**Selected passage**
-- Opening Marker --

Thus, as of the Colfax Massacre, the law of the land was Hall, which stoo for the proposition that the 14th Amendment could be a shield against anarchy as well as (state) tyranny. This made sense in the context of the time: a contrary ruling would have enabled the Klan to conquer the South simply by creating a state of terror and ungovernability. The Slaughterhouse Cases would modify that considerably, of course; interestingly, Slaughterhouse was decided on April 15, 1873--two days after the Massacre.

The key ruling in Cruikshank was not so much the Supreme Court's 1876 decision as Bradley's 1874 ruling as circuit justice for the 5th Circuit, which overturned both Hall — and, of course, Bradley's own previous (private) view.

In my judgment, this about-face was not dictated by Slaughterhouse, which, even as it reduced the privileges or immunities clause of the 14th Amendment, left open the possibility that assembly, gun possession and due process rights might be part of protected "federal" POI. Furthermore, Slaughterhouse dealt with state action, par excellence: a statute setting up a regulated abbatoir that all butchers must use. It did not necessarily cover the anarchic situation contemplated by Hall — and presented by the Colfax incident.

What happened in between to change Bradley's mind? Remember that he dissented in Slaughterhouse, so you might have expected him to interpret it as narrowly as possible while riding circuit in Cruikshank. Instead, he wielded it aggressively against the federal prosecution.

I would argue that two things — neither of them legal — dictated Bradley's response.

1. Politics. The 1872 election had precipitated a split in Bradley's Republican party, between those who supported Grant's relatively aggressive use of federal power to stifle Klan violence in the South and those who thought it was an unconstitutional fool's errand. Bradley clearly leaned in the latter direction, as did several other Republicans on the Supreme Court at the time.

2. Race. Bradley had never been an abolitionist and in fact had a long history as a pro-South, pro-slavery Northerner. This changed briefly during and shortly after the Civil War, but by 1874, he was thoroughly frustrated with what he saw as the excesses of black-supported "carpetbagger" governments in the South. His dissent in Slaughterhouse was predicated, in part, on his wildly exaggerated belief that the Louisiana slaughterhouse statute was some kind of corrupt carpetbagger imposition, when in fact it was a moderate and sensible public health measure. In Cruikshank, when black lives and not white Southerners' sensibilities were at stake, his judgments changed accordingly.

This may seem unduly harsh as an assessment of Bradley's motivations, but I think it's accurate (at least that's how I argue it in my book). It helps to account for his seeming enthusiasm for a broad view of the 14th Amendment in Slaughterhouse, and his ultra-narrow view in Cruikshank.

-- Closing Marker --

**Data for review**
-- Opening Marker --

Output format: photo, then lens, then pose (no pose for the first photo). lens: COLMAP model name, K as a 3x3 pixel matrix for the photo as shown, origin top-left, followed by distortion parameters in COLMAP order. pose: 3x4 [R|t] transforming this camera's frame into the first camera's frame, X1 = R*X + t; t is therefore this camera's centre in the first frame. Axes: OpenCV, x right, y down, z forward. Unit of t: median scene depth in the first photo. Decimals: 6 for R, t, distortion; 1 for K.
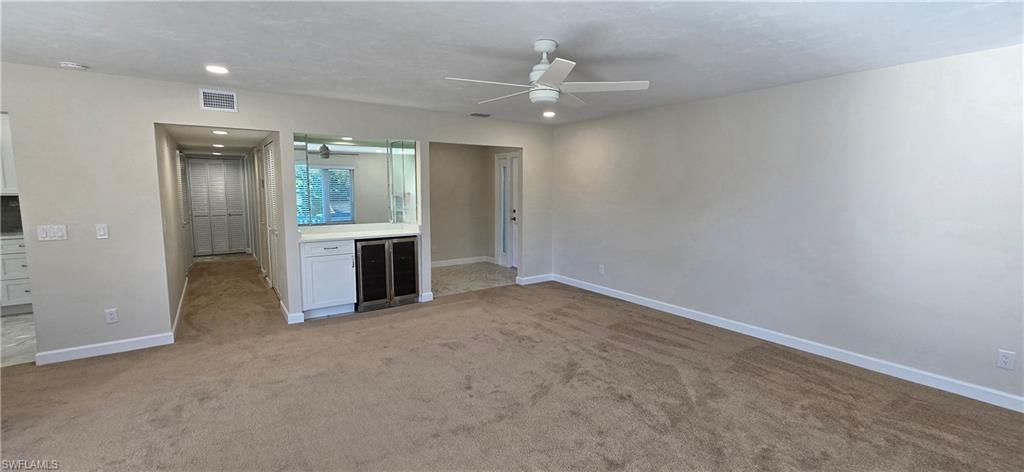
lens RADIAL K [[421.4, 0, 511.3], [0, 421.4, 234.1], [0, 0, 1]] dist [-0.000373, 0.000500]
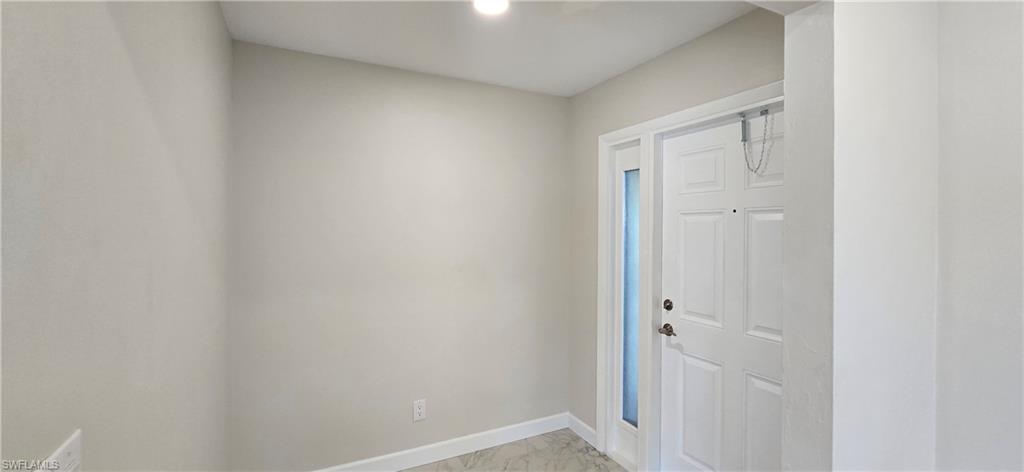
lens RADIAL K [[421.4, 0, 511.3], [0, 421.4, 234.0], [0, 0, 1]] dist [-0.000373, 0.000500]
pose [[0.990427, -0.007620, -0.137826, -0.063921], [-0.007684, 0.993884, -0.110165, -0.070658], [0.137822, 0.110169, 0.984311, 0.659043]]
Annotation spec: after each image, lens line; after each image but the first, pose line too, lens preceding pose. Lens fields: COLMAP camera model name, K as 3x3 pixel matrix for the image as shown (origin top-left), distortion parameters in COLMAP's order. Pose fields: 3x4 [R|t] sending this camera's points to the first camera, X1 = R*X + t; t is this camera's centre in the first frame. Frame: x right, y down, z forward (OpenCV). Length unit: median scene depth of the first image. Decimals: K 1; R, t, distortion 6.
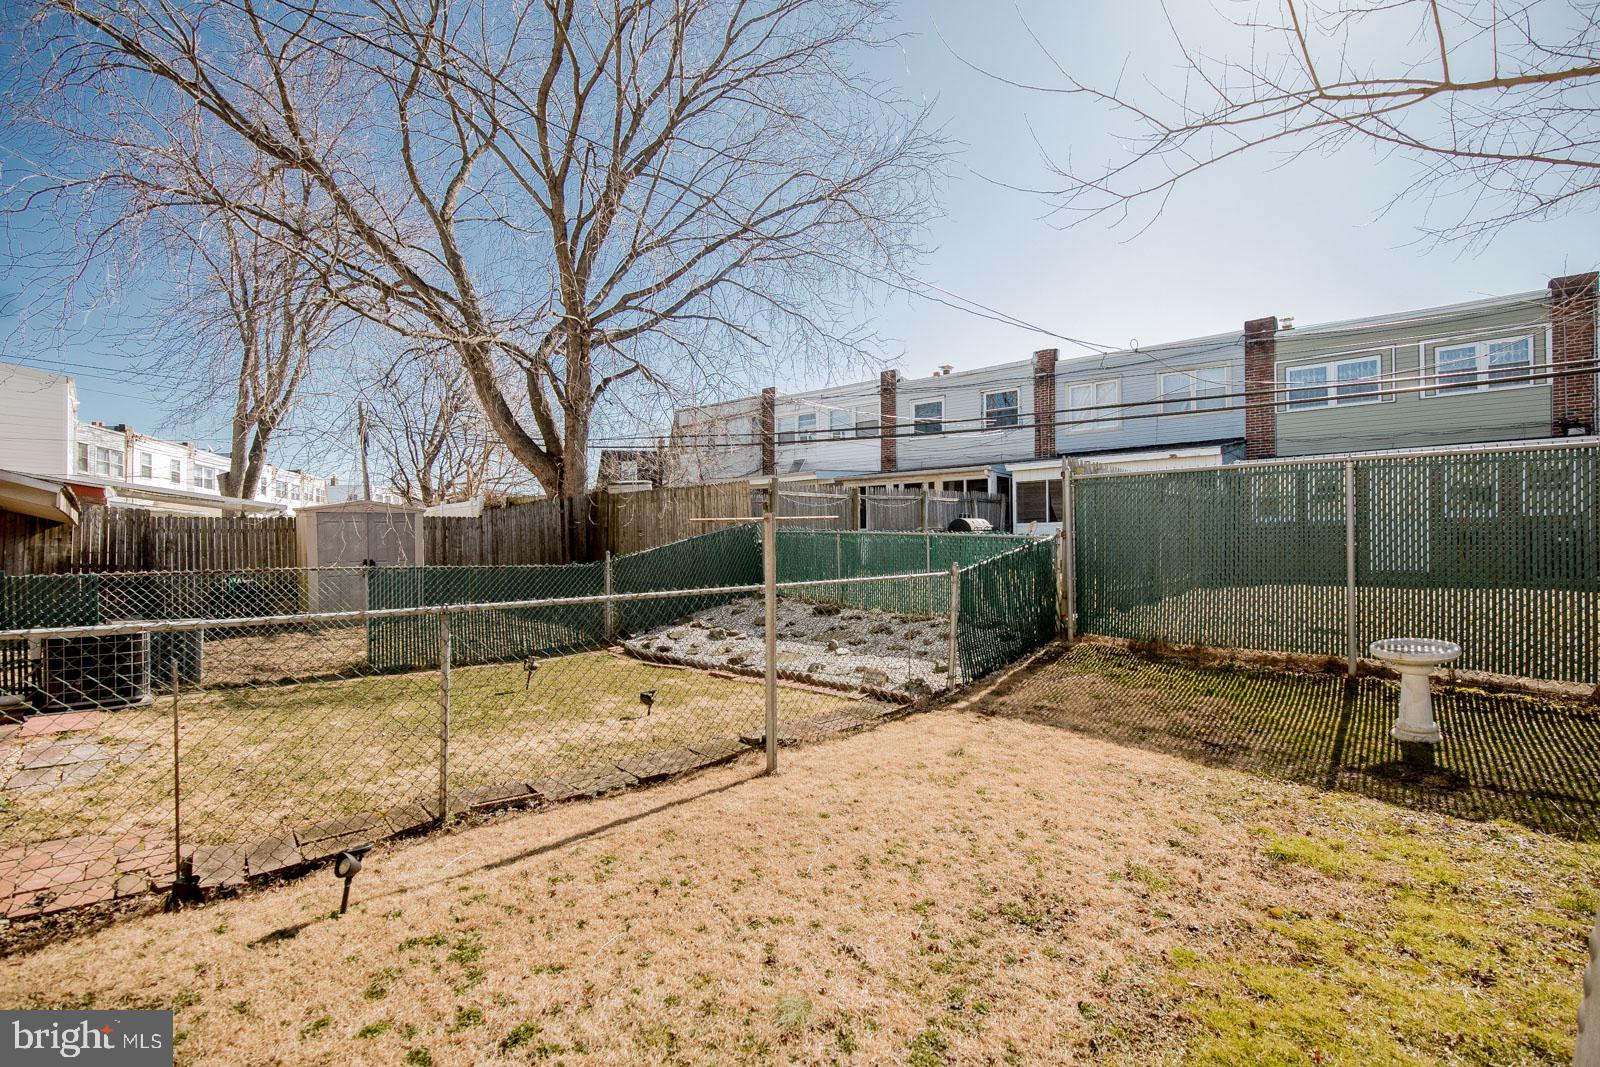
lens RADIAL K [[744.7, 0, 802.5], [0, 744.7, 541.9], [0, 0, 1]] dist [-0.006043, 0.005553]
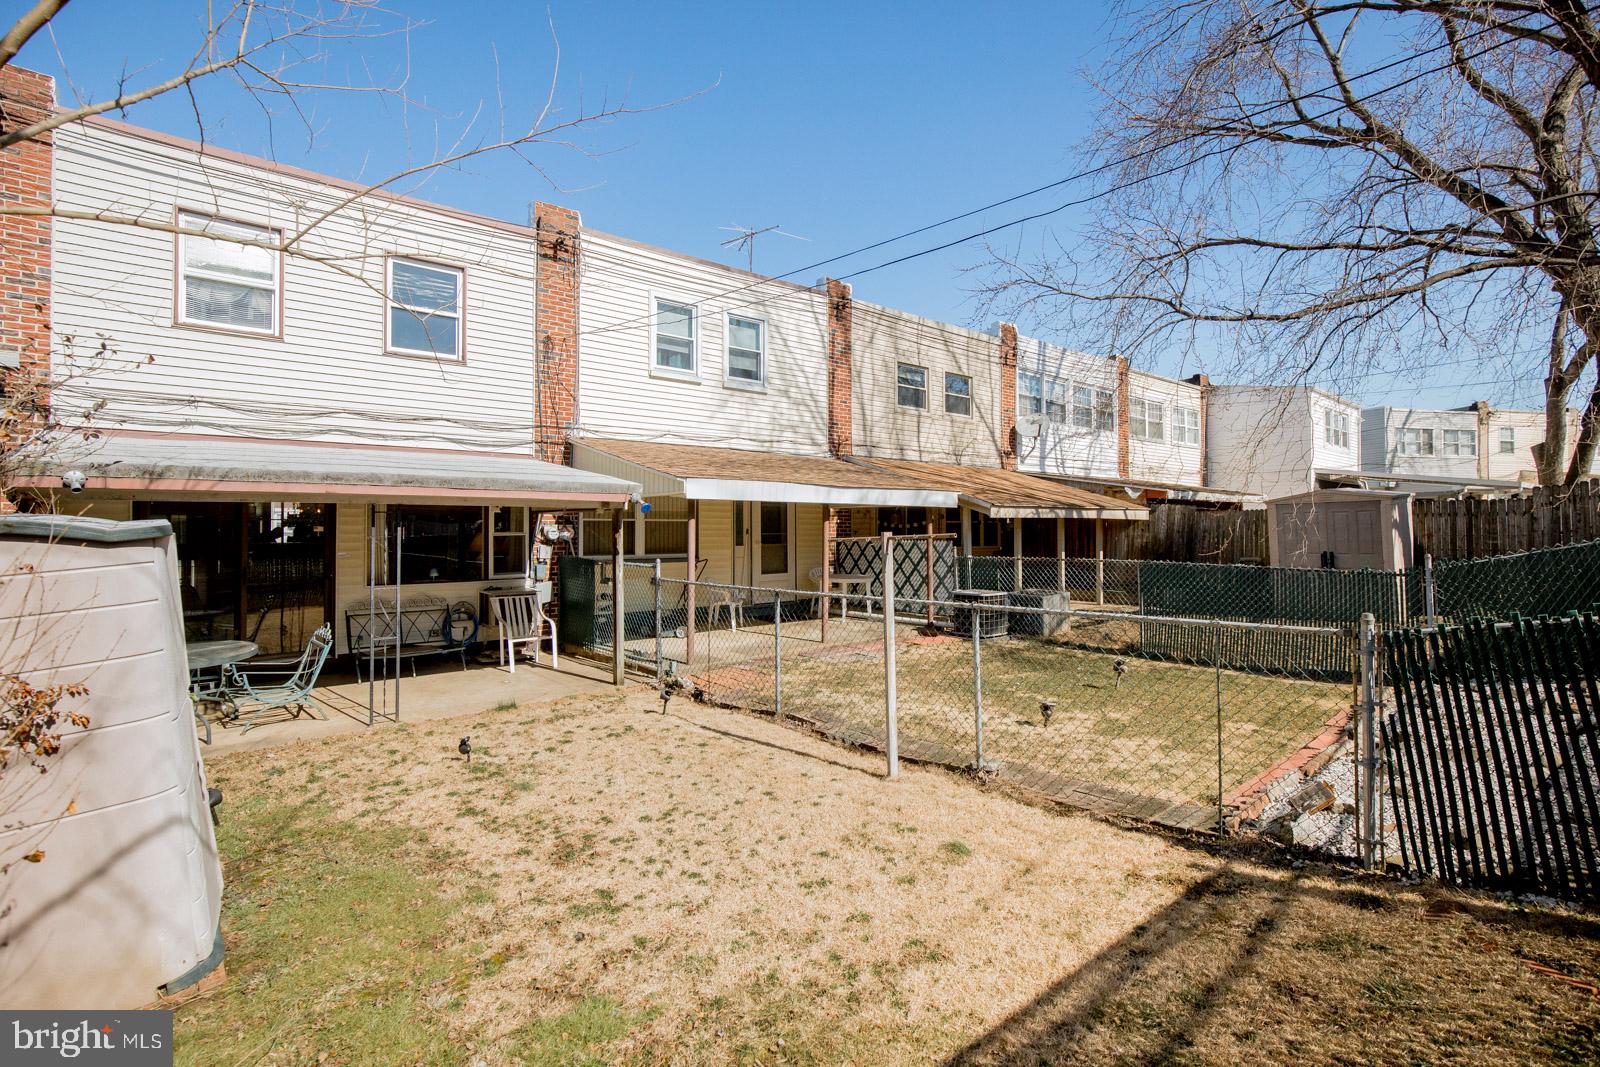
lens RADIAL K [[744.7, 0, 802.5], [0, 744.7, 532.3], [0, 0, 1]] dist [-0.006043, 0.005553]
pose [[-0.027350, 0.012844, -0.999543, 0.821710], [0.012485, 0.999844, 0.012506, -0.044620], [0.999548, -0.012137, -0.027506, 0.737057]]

-- Closing Marker --
-- Opening Marker --

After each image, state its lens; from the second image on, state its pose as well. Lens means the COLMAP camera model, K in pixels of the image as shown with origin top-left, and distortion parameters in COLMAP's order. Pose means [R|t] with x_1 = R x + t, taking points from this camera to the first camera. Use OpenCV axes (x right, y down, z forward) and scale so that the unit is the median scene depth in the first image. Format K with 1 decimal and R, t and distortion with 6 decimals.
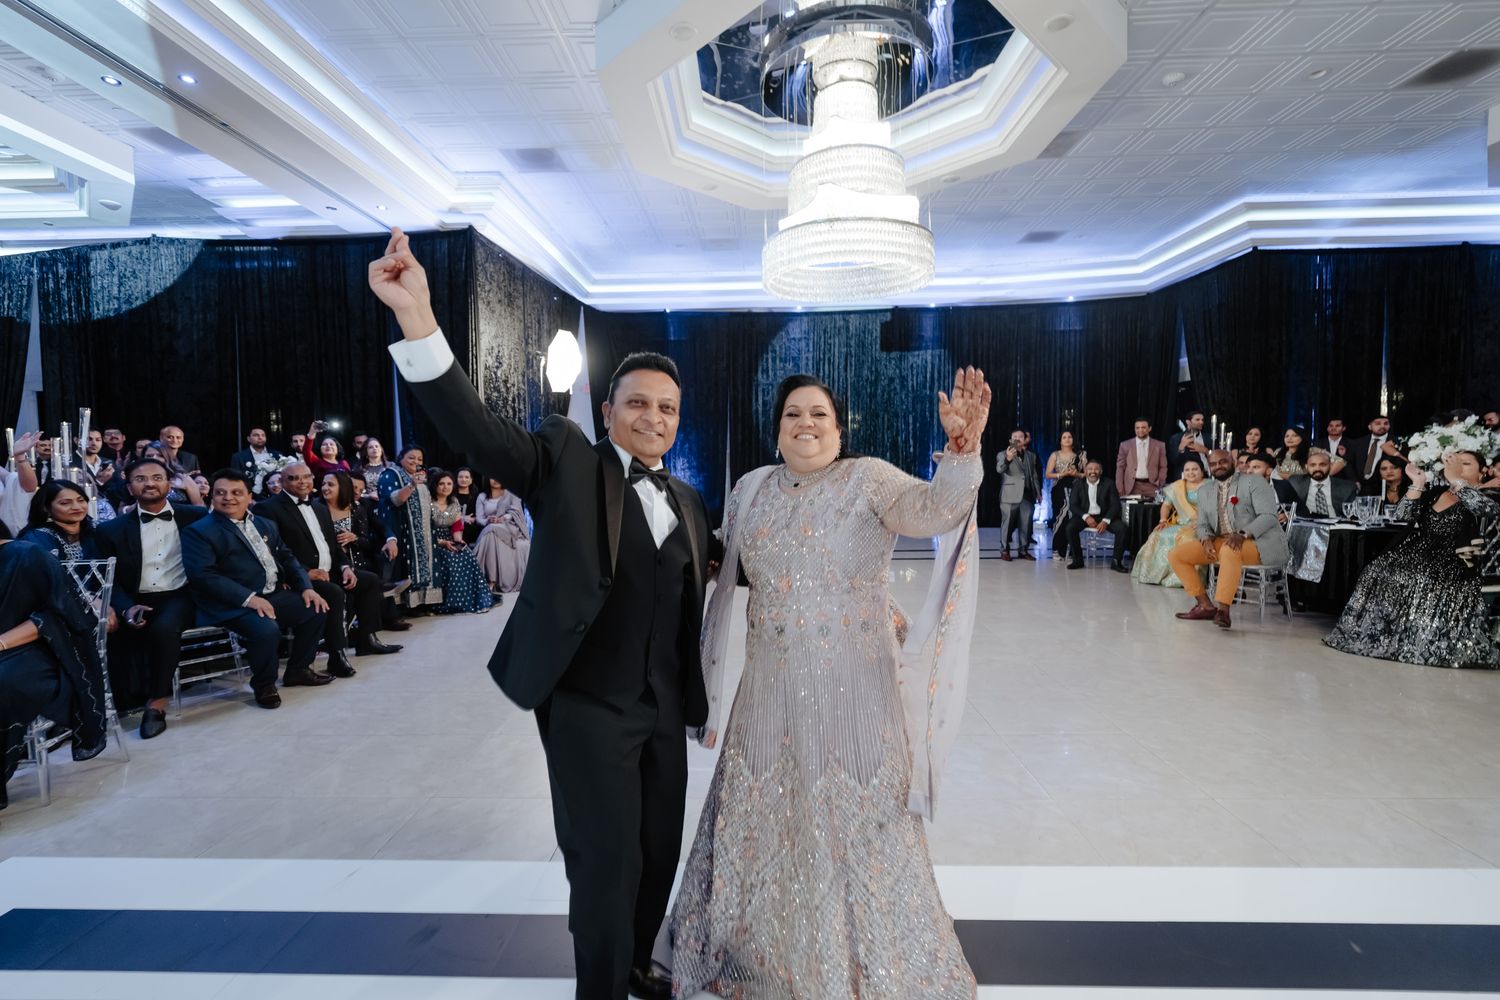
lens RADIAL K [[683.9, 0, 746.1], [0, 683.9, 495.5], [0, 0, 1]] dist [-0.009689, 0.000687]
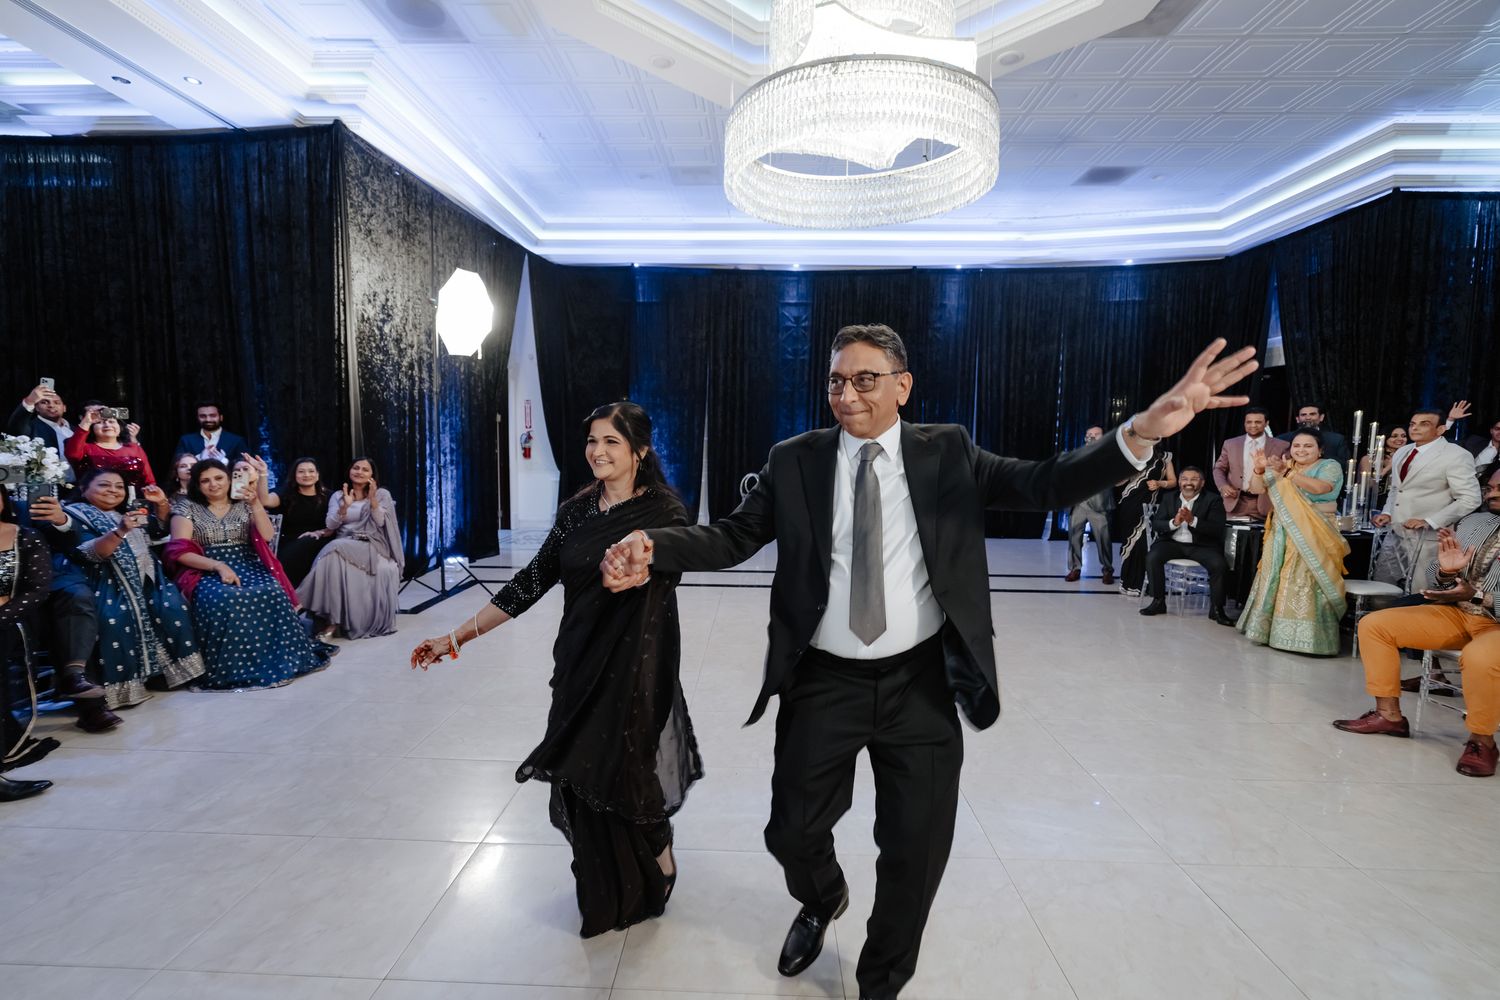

-- Closing Marker --

**Work order 1**
Answer these questions from the Cruikshank passage:
(a) On what date was Slaughterhouse decided?
(b) In what year did Bradley rule as circuit justice for the 5th Circuit?
(c) Which election split Bradley's Republican party?
**Work order 2**
Please copy the records from the line holding "Output format: photo, then" through the line holding "0.110169, 0.984311, 0.659043]]", both lines included, and leave out the pictures.
The text and the records have no connection to each other.

**Final answer 1**
(a) April 15, 1873
(b) 1874
(c) The 1872 election

**Final answer 2**
Output format: photo, then lens, then pose (no pose for the first photo). lens: COLMAP model name, K as a 3x3 pixel matrix for the photo as shown, origin top-left, followed by distortion parameters in COLMAP order. pose: 3x4 [R|t] transforming this camera's frame into the first camera's frame, X1 = R*X + t; t is therefore this camera's centre in the first frame. Axes: OpenCV, x right, y down, z forward. Unit of t: median scene depth in the first photo. Decimals: 6 for R, t, distortion; 1 for K.
lens RADIAL K [[421.4, 0, 511.3], [0, 421.4, 234.1], [0, 0, 1]] dist [-0.000373, 0.000500]
lens RADIAL K [[421.4, 0, 511.3], [0, 421.4, 234.0], [0, 0, 1]] dist [-0.000373, 0.000500]
pose [[0.990427, -0.007620, -0.137826, -0.063921], [-0.007684, 0.993884, -0.110165, -0.070658], [0.137822, 0.110169, 0.984311, 0.659043]]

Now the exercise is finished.